To generate the sequence of constants, we actually use the same grouping operation. Your input is an array of words specifying where each bit should end up. For a 32 bit permutation, each target is 5 bits because it is in the range [0,25), so 160 bits sufficies to specify the permutation. We convert this to 5 32-bit values, with the lowest bits of each target index in p[0], the 2nd bit of each target index in p[1], and so on. For instance for DES's P, the values turn out to be:

p[0] = 0x07137FE0
p[1] = 0x6BD9232C
p[2] = 0xDD230F1C
p[3] = 0x63665639
p[4] = 0xA5A435AE

Then we can use 15 GRP operations to perform the permutation:

for i in range(0, 5):
    x = GRP(x, p[i])
    for j in range(i+1, 5):
       p[j] = GRP(p[j], p[i])

However you'll note that almost all of these operations do not depend on x, and we can precompute them:

for i in range(1, 5):
   for j in range(0, i):
      p[i] = GRP(p[i], p[j])

producing the values hardcoded into the function above.

This approach works for any arbitrary permutation, which is convenient, but many permutations can be done with fewer operations, which is pretty relevant since it is rare to need to perform arbitrary bit permutations compared to performing specific fixed ones.

There are likely many other useful cryptographic applications to the BMI2 instruction set.

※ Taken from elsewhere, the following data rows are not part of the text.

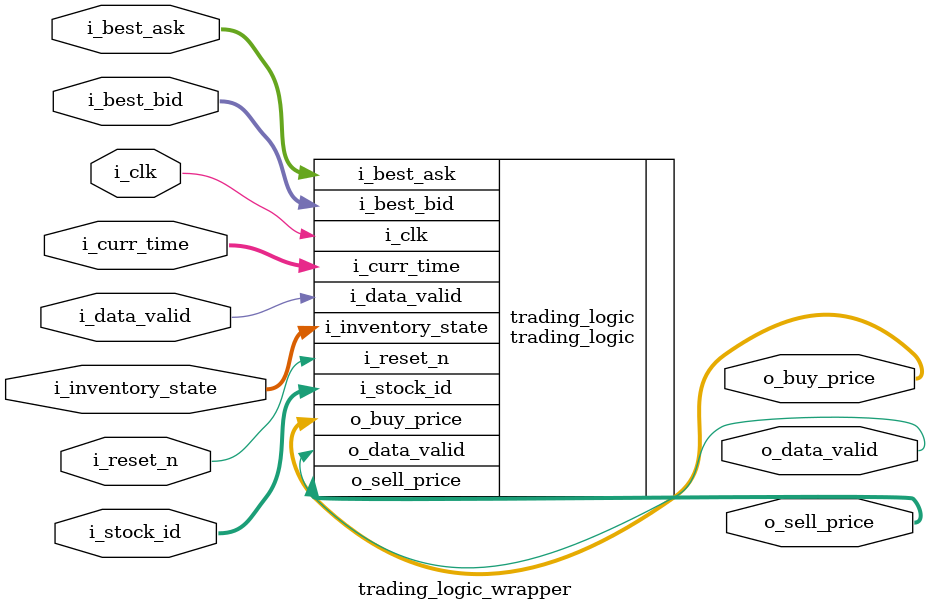
<source format=sv>
`include "../rtl/quote_price.sv"
`include "../rtl/ref_price.sv"
`include "../rtl/spread.sv"
`include "../rtl/volatility_ctrl.sv"
`include "../rtl/volatility_mem.sv"
`include "../rtl/volatility.sv"
`include "../rtl/trading_logic.sv"
`timescale 1ns/1ps
module trading_logic_wrapper
#(
    parameter DATA_WIDTH = 32,
    parameter FP_WORD_SIZE = 64,
    parameter NUM_STOCKS = 4,
    parameter BUFFER_SIZE = 32
)
(
    input logic                                     i_clk,
    input logic                                     i_reset_n,
    input logic [DATA_WIDTH - 1 : 0]                i_best_ask,
    input logic [DATA_WIDTH - 1 : 0]                i_best_bid,
    input logic [FP_WORD_SIZE - 1 : 0]              i_curr_time,
    input logic [FP_WORD_SIZE - 1 : 0]              i_inventory_state,
    input logic                                     i_data_valid,
    input logic  [$clog2(NUM_STOCKS) - 1 : 0]       i_stock_id,
    output logic [DATA_WIDTH - 1 : 0]               o_buy_price,
    output logic [DATA_WIDTH - 1 : 0]               o_sell_price,
    output logic                                    o_data_valid
);

    trading_logic trading_logic
    (
        .i_clk(i_clk),
        .i_reset_n(i_reset_n),
        .i_best_ask(i_best_ask),
        .i_best_bid(i_best_bid),
        .i_curr_time(i_curr_time),
        .i_inventory_state(i_inventory_state),
        .i_data_valid(i_data_valid),
        .i_stock_id(i_stock_id),
        .o_buy_price(o_buy_price),
        .o_sell_price(o_sell_price),
        .o_data_valid(o_data_valid)  
    );

    initial
    begin
        $dumpfile("test.vcd");
        $dumpvars;
    end

endmodule
</source>
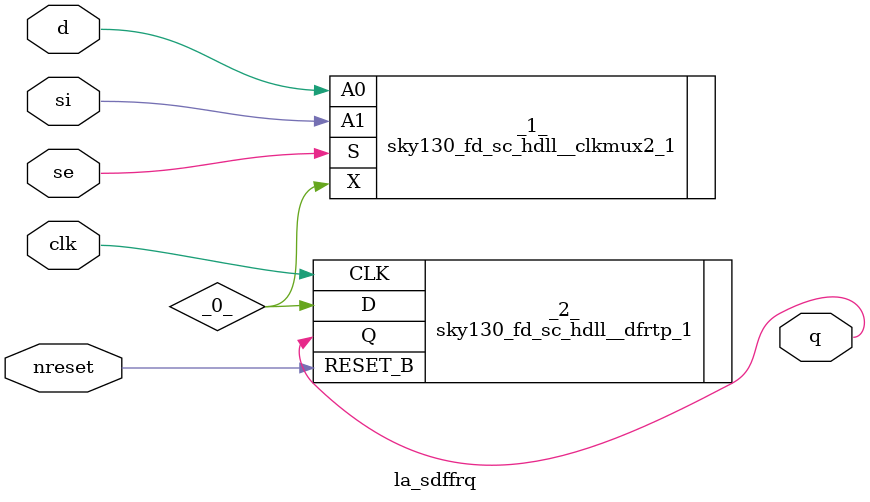
<source format=v>

/* Generated by Yosys 0.44 (git sha1 80ba43d26, g++ 11.4.0-1ubuntu1~22.04 -fPIC -O3) */

(* top =  1  *)
(* src = "generated" *)
(* keep_hierarchy *)
module la_sdffrq (
    d,
    si,
    se,
    clk,
    nreset,
    q
);
  (* src = "generated" *)
  wire _0_;
  (* src = "generated" *)
  input clk;
  wire clk;
  (* src = "generated" *)
  input d;
  wire d;
  (* src = "generated" *)
  input nreset;
  wire nreset;
  (* src = "generated" *)
  output q;
  wire q;
  (* src = "generated" *)
  input se;
  wire se;
  (* src = "generated" *)
  input si;
  wire si;
  sky130_fd_sc_hdll__clkmux2_1 _1_ (
      .A0(d),
      .A1(si),
      .S (se),
      .X (_0_)
  );
  (* src = "generated" *)
  sky130_fd_sc_hdll__dfrtp_1 _2_ (
      .CLK(clk),
      .D(_0_),
      .Q(q),
      .RESET_B(nreset)
  );
endmodule

</source>
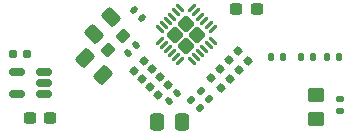
<source format=gbr>
%TF.GenerationSoftware,KiCad,Pcbnew,8.0.1*%
%TF.CreationDate,2024-04-07T09:18:40-04:00*%
%TF.ProjectId,tac5212_audio_board_single_ended,74616335-3231-4325-9f61-7564696f5f62,rev?*%
%TF.SameCoordinates,Original*%
%TF.FileFunction,Paste,Top*%
%TF.FilePolarity,Positive*%
%FSLAX46Y46*%
G04 Gerber Fmt 4.6, Leading zero omitted, Abs format (unit mm)*
G04 Created by KiCad (PCBNEW 8.0.1) date 2024-04-07 09:18:40*
%MOMM*%
%LPD*%
G01*
G04 APERTURE LIST*
G04 Aperture macros list*
%AMRoundRect*
0 Rectangle with rounded corners*
0 $1 Rounding radius*
0 $2 $3 $4 $5 $6 $7 $8 $9 X,Y pos of 4 corners*
0 Add a 4 corners polygon primitive as box body*
4,1,4,$2,$3,$4,$5,$6,$7,$8,$9,$2,$3,0*
0 Add four circle primitives for the rounded corners*
1,1,$1+$1,$2,$3*
1,1,$1+$1,$4,$5*
1,1,$1+$1,$6,$7*
1,1,$1+$1,$8,$9*
0 Add four rect primitives between the rounded corners*
20,1,$1+$1,$2,$3,$4,$5,0*
20,1,$1+$1,$4,$5,$6,$7,0*
20,1,$1+$1,$6,$7,$8,$9,0*
20,1,$1+$1,$8,$9,$2,$3,0*%
G04 Aperture macros list end*
%ADD10RoundRect,0.135000X-0.185000X0.135000X-0.185000X-0.135000X0.185000X-0.135000X0.185000X0.135000X0*%
%ADD11RoundRect,0.160000X-0.197500X-0.160000X0.197500X-0.160000X0.197500X0.160000X-0.197500X0.160000X0*%
%ADD12RoundRect,0.250000X-0.450000X0.350000X-0.450000X-0.350000X0.450000X-0.350000X0.450000X0.350000X0*%
%ADD13RoundRect,0.237500X-0.044194X-0.380070X0.380070X0.044194X0.044194X0.380070X-0.380070X-0.044194X0*%
%ADD14RoundRect,0.250000X-0.097227X0.574524X-0.574524X0.097227X0.097227X-0.574524X0.574524X-0.097227X0*%
%ADD15RoundRect,0.250000X0.337500X0.475000X-0.337500X0.475000X-0.337500X-0.475000X0.337500X-0.475000X0*%
%ADD16RoundRect,0.250000X0.574524X0.097227X0.097227X0.574524X-0.574524X-0.097227X-0.097227X-0.574524X0*%
%ADD17RoundRect,0.237500X-0.300000X-0.237500X0.300000X-0.237500X0.300000X0.237500X-0.300000X0.237500X0*%
%ADD18RoundRect,0.160000X0.252791X-0.026517X-0.026517X0.252791X-0.252791X0.026517X0.026517X-0.252791X0*%
%ADD19RoundRect,0.135000X-0.226274X-0.035355X-0.035355X-0.226274X0.226274X0.035355X0.035355X0.226274X0*%
%ADD20RoundRect,0.160000X-0.026517X-0.252791X0.252791X0.026517X0.026517X0.252791X-0.252791X-0.026517X0*%
%ADD21RoundRect,0.140000X0.219203X0.021213X0.021213X0.219203X-0.219203X-0.021213X-0.021213X-0.219203X0*%
%ADD22RoundRect,0.150000X0.512500X0.150000X-0.512500X0.150000X-0.512500X-0.150000X0.512500X-0.150000X0*%
%ADD23RoundRect,0.140000X-0.021213X0.219203X-0.219203X0.021213X0.021213X-0.219203X0.219203X-0.021213X0*%
%ADD24RoundRect,0.135000X-0.135000X-0.185000X0.135000X-0.185000X0.135000X0.185000X-0.135000X0.185000X0*%
%ADD25RoundRect,0.135000X0.135000X0.185000X-0.135000X0.185000X-0.135000X-0.185000X0.135000X-0.185000X0*%
%ADD26RoundRect,0.250000X0.000000X-0.445477X0.445477X0.000000X0.000000X0.445477X-0.445477X0.000000X0*%
%ADD27RoundRect,0.062500X-0.220971X-0.309359X0.309359X0.220971X0.220971X0.309359X-0.309359X-0.220971X0*%
%ADD28RoundRect,0.062500X0.220971X-0.309359X0.309359X-0.220971X-0.220971X0.309359X-0.309359X0.220971X0*%
%ADD29RoundRect,0.135000X0.226274X0.035355X0.035355X0.226274X-0.226274X-0.035355X-0.035355X-0.226274X0*%
G04 APERTURE END LIST*
D10*
%TO.C,R5*%
X122200000Y-116390000D03*
X122200000Y-117410000D03*
%TD*%
D11*
%TO.C,R1*%
X94502500Y-112600000D03*
X95697500Y-112600000D03*
%TD*%
D12*
%TO.C,D7*%
X120200000Y-116100000D03*
X120200000Y-118100000D03*
%TD*%
D13*
%TO.C,C17*%
X102590120Y-112309880D03*
X103809880Y-111090120D03*
%TD*%
D14*
%TO.C,C13*%
X102833623Y-109466377D03*
X101366377Y-110933623D03*
%TD*%
D15*
%TO.C,C12*%
X108818261Y-118400000D03*
X106743261Y-118400000D03*
%TD*%
D16*
%TO.C,C10*%
X102133623Y-114433623D03*
X100666377Y-112966377D03*
%TD*%
D17*
%TO.C,C1*%
X95937500Y-118000000D03*
X97662500Y-118000000D03*
%TD*%
D18*
%TO.C,R102*%
X112937059Y-114705168D03*
X112092067Y-113860176D03*
%TD*%
D19*
%TO.C,R109*%
X109617194Y-116508362D03*
X110338442Y-117229610D03*
%TD*%
D18*
%TO.C,R101*%
X113677789Y-113964439D03*
X112832797Y-113119447D03*
%TD*%
%TO.C,R103*%
X112157509Y-115484718D03*
X111312517Y-114639726D03*
%TD*%
D20*
%TO.C,R104*%
X105445334Y-114708704D03*
X106290326Y-113863712D03*
%TD*%
D21*
%TO.C,C15*%
X105478822Y-109578822D03*
X104800000Y-108900000D03*
%TD*%
D22*
%TO.C,U1*%
X97137500Y-116050000D03*
X97137500Y-115100000D03*
X97137500Y-114150000D03*
X94862500Y-114150000D03*
X94862500Y-116050000D03*
%TD*%
D20*
%TO.C,R106*%
X106788837Y-116052207D03*
X107633829Y-115207215D03*
%TD*%
D17*
%TO.C,C2*%
X113437500Y-108800000D03*
X115162500Y-108800000D03*
%TD*%
D23*
%TO.C,C11*%
X104937914Y-111892722D03*
X104259092Y-112571544D03*
%TD*%
%TO.C,C14*%
X108425718Y-115946212D03*
X107746896Y-116625034D03*
%TD*%
D18*
%TO.C,R100*%
X114420251Y-113221977D03*
X113575259Y-112376985D03*
%TD*%
D24*
%TO.C,R41*%
X121090000Y-112900000D03*
X122110000Y-112900000D03*
%TD*%
D25*
%TO.C,R40*%
X117410000Y-112900000D03*
X116390000Y-112900000D03*
%TD*%
D20*
%TO.C,R107*%
X104773583Y-114036952D03*
X105618575Y-113191960D03*
%TD*%
%TO.C,R105*%
X106117086Y-115380455D03*
X106962078Y-114535463D03*
%TD*%
D26*
%TO.C,J1002*%
X108280761Y-111000000D03*
X109200000Y-111919239D03*
X109200000Y-110080761D03*
X110119239Y-111000000D03*
D27*
X106946097Y-111486136D03*
X107299651Y-111839689D03*
X107653204Y-112193243D03*
X108006757Y-112546796D03*
X108360311Y-112900349D03*
X108713864Y-113253903D03*
D28*
X109686136Y-113253903D03*
X110039689Y-112900349D03*
X110393243Y-112546796D03*
X110746796Y-112193243D03*
X111100349Y-111839689D03*
X111453903Y-111486136D03*
D27*
X111453903Y-110513864D03*
X111100349Y-110160311D03*
X110746796Y-109806757D03*
X110393243Y-109453204D03*
X110039689Y-109099651D03*
X109686136Y-108746097D03*
D28*
X108713864Y-108746097D03*
X108360311Y-109099651D03*
X108006757Y-109453204D03*
X107653204Y-109806757D03*
X107299651Y-110160311D03*
X106946097Y-110513864D03*
%TD*%
D25*
%TO.C,R42*%
X119910000Y-112900000D03*
X118890000Y-112900000D03*
%TD*%
D29*
%TO.C,R108*%
X111141385Y-116460624D03*
X110420137Y-115739376D03*
%TD*%
M02*

</source>
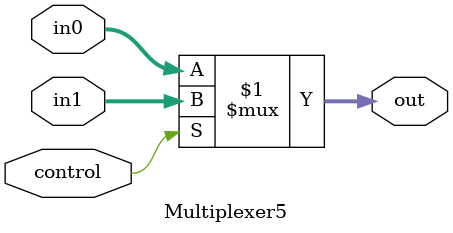
<source format=v>
module Multiplexer5(
     input control,
    input [4:0] in1,
    input [4:0] in0,
    output [4:0] out
    );

    // 5Ïß¶àÂ·Ñ¡ÔñÆ÷
    assign out = control ? in1 : in0;

endmodule

</source>
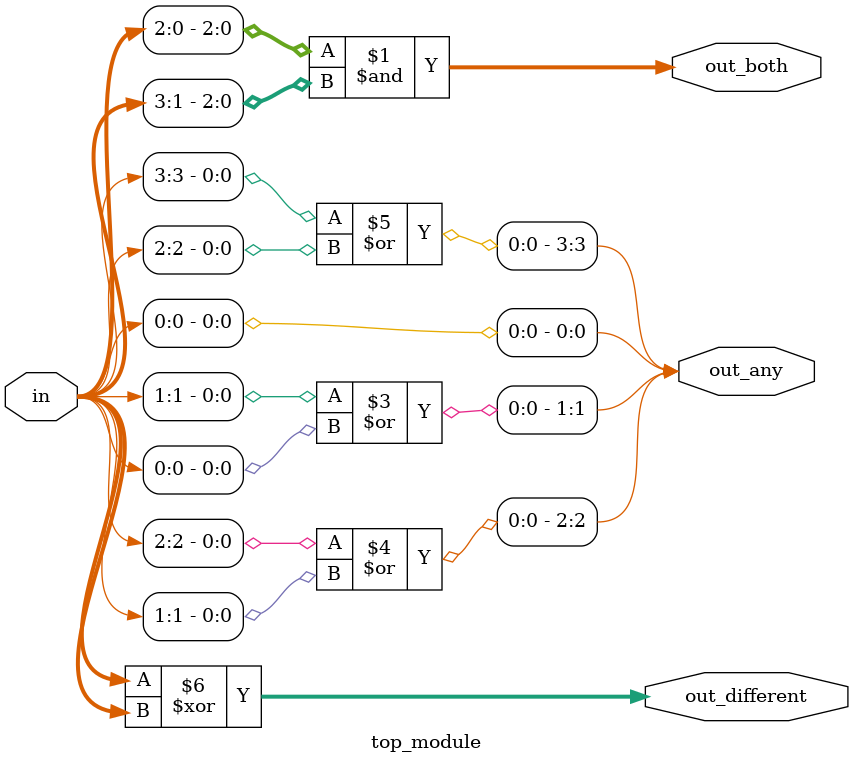
<source format=sv>
module top_module (
    input [3:0] in,
    output [2:0] out_both,
    output [3:0] out_any,
    output [3:0] out_different
);
    
    assign out_both = in[2:0] & in[3:1];
    assign out_any = { (in[3] | in[2]), (in[2] | in[1]), (in[1] | in[0]), (in[0] | in[0]) };
    assign out_different = in ^ {in[3:1], in[0]};

endmodule

</source>
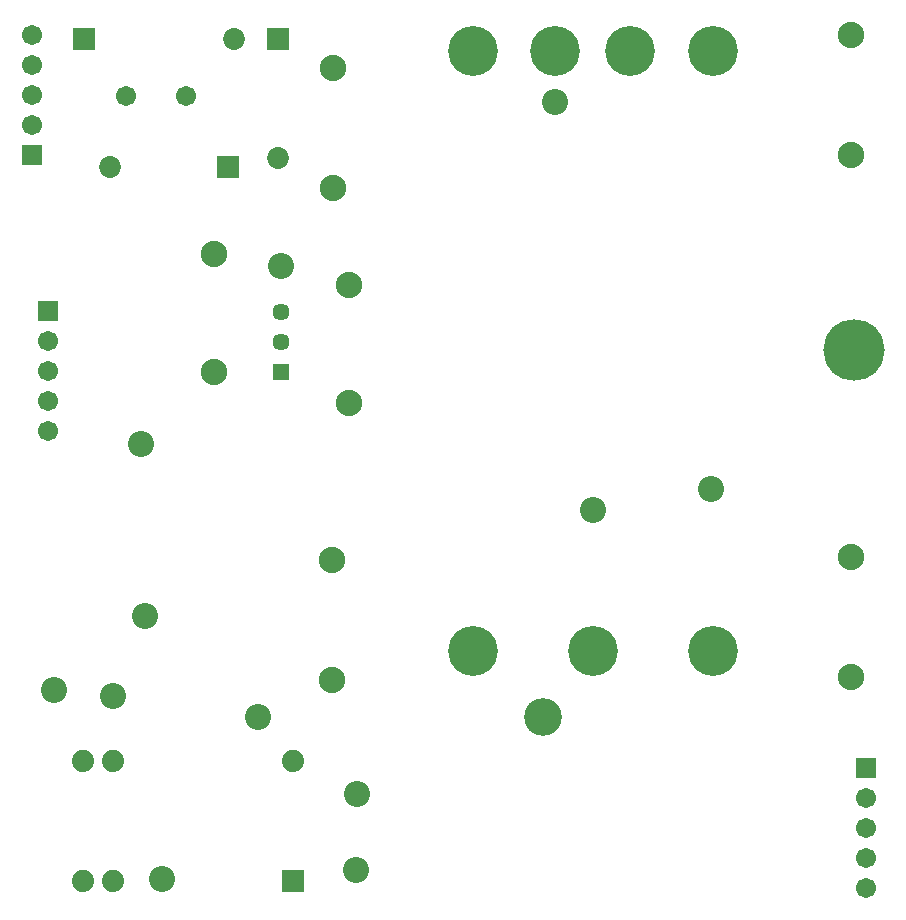
<source format=gts>
G04*
G04 #@! TF.GenerationSoftware,Altium Limited,Altium Designer,19.0.10 (269)*
G04*
G04 Layer_Color=8388736*
%FSLAX25Y25*%
%MOIN*%
G70*
G01*
G75*
%ADD13C,0.06706*%
%ADD14R,0.06706X0.06706*%
%ADD15C,0.16627*%
%ADD16C,0.07400*%
%ADD17R,0.07400X0.07400*%
%ADD18R,0.05713X0.05713*%
%ADD19C,0.05713*%
%ADD20C,0.08800*%
%ADD21R,0.07296X0.07296*%
%ADD22C,0.07296*%
%ADD23R,0.07296X0.07296*%
%ADD24C,0.08674*%
%ADD25C,0.20485*%
%ADD26C,0.12611*%
D13*
X14500Y173000D02*
D03*
Y183000D02*
D03*
Y193000D02*
D03*
Y203000D02*
D03*
X287000Y20500D02*
D03*
Y30500D02*
D03*
Y40500D02*
D03*
Y50500D02*
D03*
X9000Y305000D02*
D03*
Y295000D02*
D03*
Y285000D02*
D03*
Y275000D02*
D03*
X60500Y284500D02*
D03*
X40500D02*
D03*
D14*
X14500Y213000D02*
D03*
X287000Y60500D02*
D03*
X9000Y265000D02*
D03*
D15*
X156000Y299500D02*
D03*
X183500D02*
D03*
X208500D02*
D03*
X236000D02*
D03*
X156000Y99500D02*
D03*
X196000D02*
D03*
X236000D02*
D03*
D16*
X96000Y63000D02*
D03*
X36000D02*
D03*
X26000D02*
D03*
Y23000D02*
D03*
X36000D02*
D03*
D17*
X96000D02*
D03*
D18*
X92000Y192500D02*
D03*
D19*
Y202500D02*
D03*
Y212500D02*
D03*
D20*
X114724Y221500D02*
D03*
X114724Y182295D02*
D03*
X69776Y192500D02*
D03*
X69776Y231705D02*
D03*
X109500Y254000D02*
D03*
Y294000D02*
D03*
X109000Y89781D02*
D03*
Y129781D02*
D03*
X282000Y131000D02*
D03*
Y91000D02*
D03*
Y265000D02*
D03*
Y305000D02*
D03*
D21*
X91000Y303500D02*
D03*
D22*
Y264000D02*
D03*
X35000Y261000D02*
D03*
X76500Y303500D02*
D03*
D23*
X74500Y261000D02*
D03*
X26500Y303500D02*
D03*
D24*
X196000Y146500D02*
D03*
X92000Y228000D02*
D03*
X52500Y23500D02*
D03*
X235500Y153500D02*
D03*
X117000Y26500D02*
D03*
X84500Y77500D02*
D03*
X117500Y52000D02*
D03*
X16300Y86500D02*
D03*
X36000Y84500D02*
D03*
X183500Y282500D02*
D03*
X46800Y111100D02*
D03*
X45300Y168500D02*
D03*
D25*
X283000Y200000D02*
D03*
D26*
X179500Y77500D02*
D03*
M02*

</source>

Areas that seem particularly ripe for this include GF(2^n) mathematics (including GCM's MAC calculation), the DES round function (likely possible in constant time), perhaps some LFSRs, and a few of the recent hardware-oriented primitives like PRESENT, as in hardware a bit permutation is often free. I will also be interested to see if in a few years, new designs start making use of cheap bit permutations, key-dependent permutations, or more elaborate bit operations like bit interleaving of two words, in the same way that some SHA-3 entries took advantage of the cheap AES round function AES-NI made available. There is always a tradeoff with this, though, as running such an algorithm on processors without BMI2 would mean using a loop such as the ones above, which would be much slower, and possibly even (as with my templates above) not always running in constant time, opening up a dangerous side channel.

On some processors and some compilers, if you replace the conditional in the templates above with:

res |= (static_cast<T>(val_bit & mask_bit)) << bit;
off += mask_bit;

it will run in constant time, but you should definitely verify that is the case by examining the assembly your compiler produces, as a compiler can sometimes surprise you with its choice of instructions, including a conditional jump where you do not expect it.